4 Rejoice in the Lord always. I will say it again: Rejoice! 5 Let your gentleness be evident to all. The Lord is near. 6 Do not be anxious about anything, but in everything, by prayer and petition, with thanksgiving, present your requests to God. 7 And the peace of God, which transcends all understanding, will guard your hearts and your minds in Christ Jesus (Philipians 4:4-7).

These four verses from Paul’s letter to the saints at Philippi hold one of the most practical commands of the entire letter for keeping a mind or attitude (cf. 2:5) that will sustain these saints with joy through all they suffer (1:29-30). The command is prayer (4:6).
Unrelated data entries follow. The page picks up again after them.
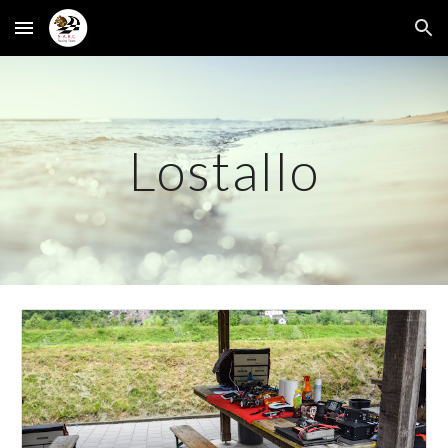
Skip to main content
Skip to navigation
Lostallo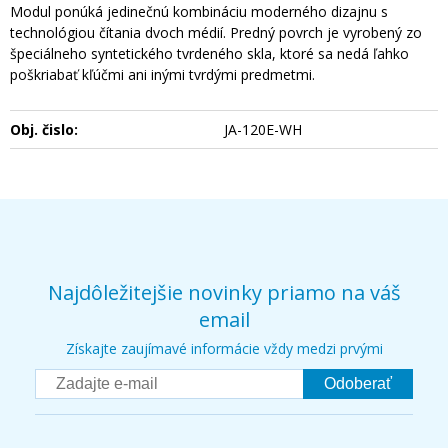
Modul ponúká jedinečnú kombináciu moderného dizajnu s
technológiou čítania dvoch médií. Predný povrch je vyrobený zo
špeciálneho syntetického tvrdeného skla, ktoré sa nedá ľahko
poškriabať kľúčmi ani inými tvrdými predmetmi.
Obj. čislo:
JA-120E-WH
Najdôležitejšie novinky priamo na váš
email
Získajte zaujímavé informácie vždy medzi prvými
Odoberať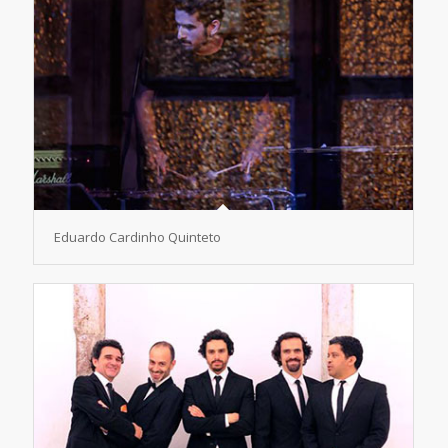
Eduardo Cardinho Quinteto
Prayer offers the saints an avenue of release from an anxious and worried mind, as it guards their hearts and minds in Christ Jesus with the peace of God which transcends all understanding (4:7; lit. excelling the mind of man)!

May God our Father grant all of us a prayer life that will guard our hearts and minds in Christ Jesus with the peace transcends all we can ask, imagine, or face in this life. Amen!